07/02/2010

Week12 NEW YORK!!!


Ok, so just got back from a fantastic week in New York!!! :) had a great time with great people. It was however an educational visit so we had to cram a lot of gallery and studio visits in between all the shopping and sight seeing that had to be done!

Our hotel was a 5 minute walk from Times Square and every night groups of us would go off and explore. Last time I was in New York I was only 16 and so can't really remember it, plus we were kids and had to be chaperoned everywhere! but this time I took it all in and appreciated every second of it.

We arrived pretty late cause our flight was delayed, but not only that when we got to the hotel our lecturers discovered that the whole booking had been cancelled!!! so there's like 40-50 students all knackered and getting more and more p'd off as we had to be up at 8.30 the next day to start our packed itinerary! the hotel finally sorted the situation and we could all go to our rooms and sleep.

The rooms were really nice, some nicer than others i have to say, but mine looked out onto the Empire State building, that was pretty cool :)

Everyone looked a bit tired in the morning, but we were all so excited that we just kinda forgot about the major fiasco from the night before. We all went for breakfast to this nice cafe and took a walk to our stop on the itinerary - Platon's Studio :) very excited to meet Platon. I researched him before coming to New York and discovered he's a British photographer and that I really like his work :) he has an incredibly powerful style and has photographed some even more incredibly powerful figures.


PLATON

He talked about his first ever portrait, which was with Anthony Hopkins for his silence of the lambs promo, he said that he practiced the night before with the lighting set up etc, he saw on the news that Hopkins had attacked a photographer and so Platon was bricking it!! but when he got there he started to talk to Hopkins and admitted he was nervous which meant they connected on a personal level as Hopkins himself admitted to being nervous.
"Honesty was the beginning of the journey - don't put on an act" - Platon
Platon is one of the most inspiring and enthusiastic people I have ever met, I felt like I actually wanted to be him, or just have his life!! - so jealous.

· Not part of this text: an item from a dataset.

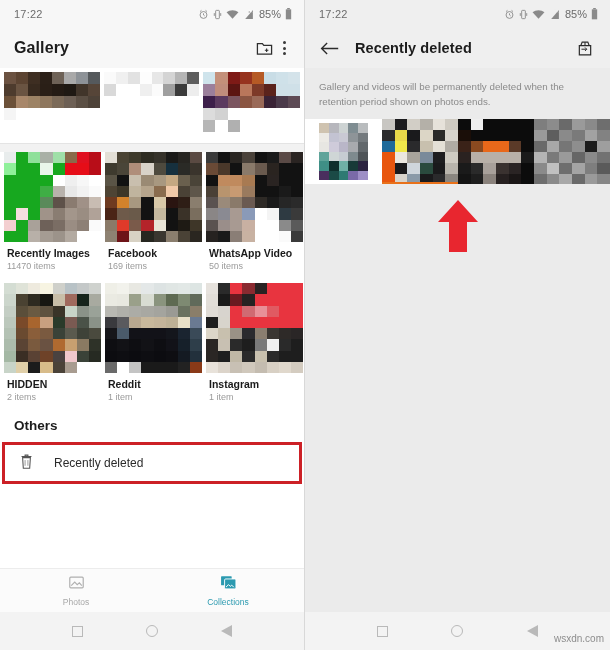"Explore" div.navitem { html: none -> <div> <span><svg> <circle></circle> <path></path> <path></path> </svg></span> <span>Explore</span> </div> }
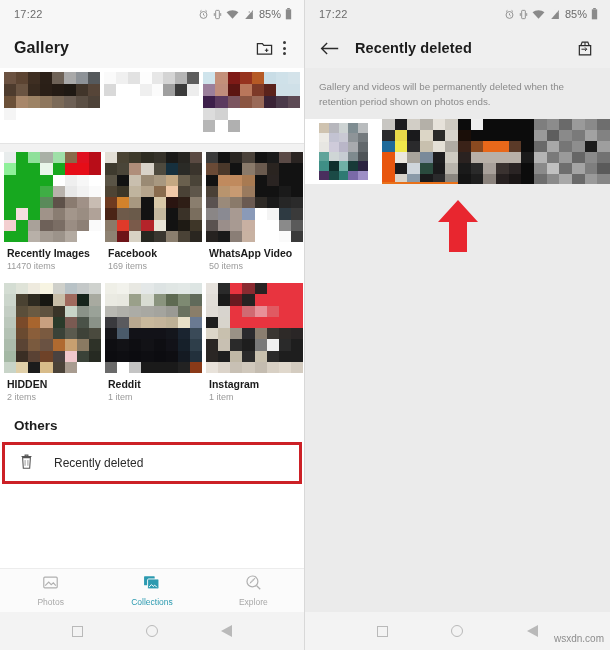"wsxdn.com" .watermark { right: 6px -> 22px }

He gave us so much valuable information that I will never forget and take with me throughout my career and hopefully pass on to other people who will be as equally appreciative of it.
  • be prepared to have a work ethic
  • find a unique visual voice/style
  • guide yourself
  • get close to your subjects
  • get closer
  • connect with your model on a personal level
  • use body language to your advantage
  • take inspiration from everything
He has such a distinctive and unique style, it would be pretty easy to pick out a Platon print from a bunch of ordinary photographs of the same subject. He uses one light which he places directly in front of the sitter, he then positions him self between the sitter and the light and uses a wide angle lens from a low view point to create these unusually distorted and out of proportion images and he makes it work because he is Platon :)

PHIL TOLEDANO


We also had the fantastic opportunity to meet British photographer Phil Toledano, who's work I actually came across a few weeks before whilst researching for my 'incongruous' project. so to get to actually meet him was so exciting. myself and a few others turned up to his studio mega early, he let us in and we just had a little chat until everyone else turned up. He is such a lovely guy and still sounds very British :) he talked to us all about his projects and living and working in New York.

The photo to the left his from his body suits series, i actually saw the real suit, stuffed up high on a shelf out of the way, i was just like "wow, thats the baby suit"!! haha.

He also spoke about his very personal and emotional project 'days of my father' which almost brought a tear to my eye as i looked through his book and read each caption. It must be very hard to publish images like these and make them so public, but i think that also helped him be able to deal with it all.



CHRIS VERENE

On the last day of our visit we had a talk with American photographer Chris Verene, who was born in a small town in Illanois, which became the subject for most of his images for the first 20 years of his photographic career. He has had many of his work published and has a very distinctive gritty style. I found his documentary project of his family back home very interesting as it shows the community atmosphere over two decades, most of it not changing very much.